Return every line of the records that contains the word "position".

***** Task inputs

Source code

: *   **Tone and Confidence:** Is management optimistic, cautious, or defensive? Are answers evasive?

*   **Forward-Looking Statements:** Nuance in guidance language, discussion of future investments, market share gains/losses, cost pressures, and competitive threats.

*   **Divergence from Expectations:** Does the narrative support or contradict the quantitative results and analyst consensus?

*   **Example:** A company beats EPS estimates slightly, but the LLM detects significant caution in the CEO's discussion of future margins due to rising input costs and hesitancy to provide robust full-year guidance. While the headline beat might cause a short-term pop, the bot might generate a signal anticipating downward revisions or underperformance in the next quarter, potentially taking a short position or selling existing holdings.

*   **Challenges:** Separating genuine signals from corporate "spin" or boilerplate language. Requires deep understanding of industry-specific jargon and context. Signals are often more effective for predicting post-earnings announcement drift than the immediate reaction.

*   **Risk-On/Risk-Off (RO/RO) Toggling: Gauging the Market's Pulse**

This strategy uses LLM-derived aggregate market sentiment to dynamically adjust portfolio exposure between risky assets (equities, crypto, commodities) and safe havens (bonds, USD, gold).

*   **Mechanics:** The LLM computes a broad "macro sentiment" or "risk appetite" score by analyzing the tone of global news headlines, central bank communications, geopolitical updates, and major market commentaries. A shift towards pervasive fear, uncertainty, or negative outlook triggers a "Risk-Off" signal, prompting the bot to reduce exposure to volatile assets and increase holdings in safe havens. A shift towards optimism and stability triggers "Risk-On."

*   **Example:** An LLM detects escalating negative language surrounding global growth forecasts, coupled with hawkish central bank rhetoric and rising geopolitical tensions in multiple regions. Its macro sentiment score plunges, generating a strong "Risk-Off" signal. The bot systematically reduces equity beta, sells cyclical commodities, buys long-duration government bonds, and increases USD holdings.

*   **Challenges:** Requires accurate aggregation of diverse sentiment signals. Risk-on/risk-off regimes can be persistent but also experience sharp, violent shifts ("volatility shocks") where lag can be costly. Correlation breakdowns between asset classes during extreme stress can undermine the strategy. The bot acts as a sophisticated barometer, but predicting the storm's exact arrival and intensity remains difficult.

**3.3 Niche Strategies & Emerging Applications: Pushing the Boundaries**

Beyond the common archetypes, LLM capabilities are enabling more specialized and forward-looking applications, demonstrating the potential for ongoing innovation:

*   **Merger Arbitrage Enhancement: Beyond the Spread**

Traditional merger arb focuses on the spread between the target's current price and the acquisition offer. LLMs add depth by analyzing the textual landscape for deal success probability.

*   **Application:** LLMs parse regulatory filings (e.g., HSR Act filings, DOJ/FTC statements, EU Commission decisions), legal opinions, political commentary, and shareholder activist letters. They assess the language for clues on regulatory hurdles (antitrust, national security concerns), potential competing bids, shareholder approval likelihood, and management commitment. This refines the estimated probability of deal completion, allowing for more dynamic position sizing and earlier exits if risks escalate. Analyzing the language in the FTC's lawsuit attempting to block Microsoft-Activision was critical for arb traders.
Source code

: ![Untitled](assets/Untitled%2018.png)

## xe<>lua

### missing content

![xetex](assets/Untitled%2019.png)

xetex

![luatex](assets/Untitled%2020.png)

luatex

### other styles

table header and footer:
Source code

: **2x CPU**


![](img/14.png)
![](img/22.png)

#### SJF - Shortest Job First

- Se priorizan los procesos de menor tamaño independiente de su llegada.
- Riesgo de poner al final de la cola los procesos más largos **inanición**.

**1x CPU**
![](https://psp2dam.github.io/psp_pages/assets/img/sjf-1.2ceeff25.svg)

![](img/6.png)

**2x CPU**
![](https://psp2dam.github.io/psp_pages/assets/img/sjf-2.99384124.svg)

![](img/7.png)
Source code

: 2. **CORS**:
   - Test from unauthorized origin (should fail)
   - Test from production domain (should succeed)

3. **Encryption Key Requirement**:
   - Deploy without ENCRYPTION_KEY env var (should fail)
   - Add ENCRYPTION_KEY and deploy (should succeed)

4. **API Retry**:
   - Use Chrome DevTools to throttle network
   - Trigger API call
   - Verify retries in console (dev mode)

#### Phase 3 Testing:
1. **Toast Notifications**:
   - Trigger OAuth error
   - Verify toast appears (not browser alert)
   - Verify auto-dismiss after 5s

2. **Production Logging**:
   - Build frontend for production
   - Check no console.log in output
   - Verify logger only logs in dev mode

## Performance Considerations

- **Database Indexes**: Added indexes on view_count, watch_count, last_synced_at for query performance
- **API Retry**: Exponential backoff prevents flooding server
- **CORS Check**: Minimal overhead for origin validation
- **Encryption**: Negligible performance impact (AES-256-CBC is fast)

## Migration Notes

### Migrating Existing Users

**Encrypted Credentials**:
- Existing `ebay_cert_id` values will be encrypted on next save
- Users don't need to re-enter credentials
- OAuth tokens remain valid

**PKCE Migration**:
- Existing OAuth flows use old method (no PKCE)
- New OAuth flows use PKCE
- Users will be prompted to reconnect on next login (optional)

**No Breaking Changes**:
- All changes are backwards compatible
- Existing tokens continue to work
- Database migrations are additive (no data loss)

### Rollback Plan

**********

> [Written reply]
*   **Example:** A company beats EPS estimates slightly, but the LLM detects significant caution in the CEO's discussion of future margins due to rising input costs and hesitancy to provide robust full-year guidance. While the headline beat might cause a short-term pop, the bot might generate a signal anticipating downward revisions or underperformance in the next quarter, potentially taking a short position or selling existing holdings.
*   **Application:** LLMs parse regulatory filings (e.g., HSR Act filings, DOJ/FTC statements, EU Commission decisions), legal opinions, political commentary, and shareholder activist letters. They assess the language for clues on regulatory hurdles (antitrust, national security concerns), potential competing bids, shareholder approval likelihood, and management commitment. This refines the estimated probability of deal completion, allowing for more dynamic position sizing and earlier exits if risks escalate. Analyzing the language in the FTC's lawsuit attempting to block Microsoft-Activision was critical for arb traders.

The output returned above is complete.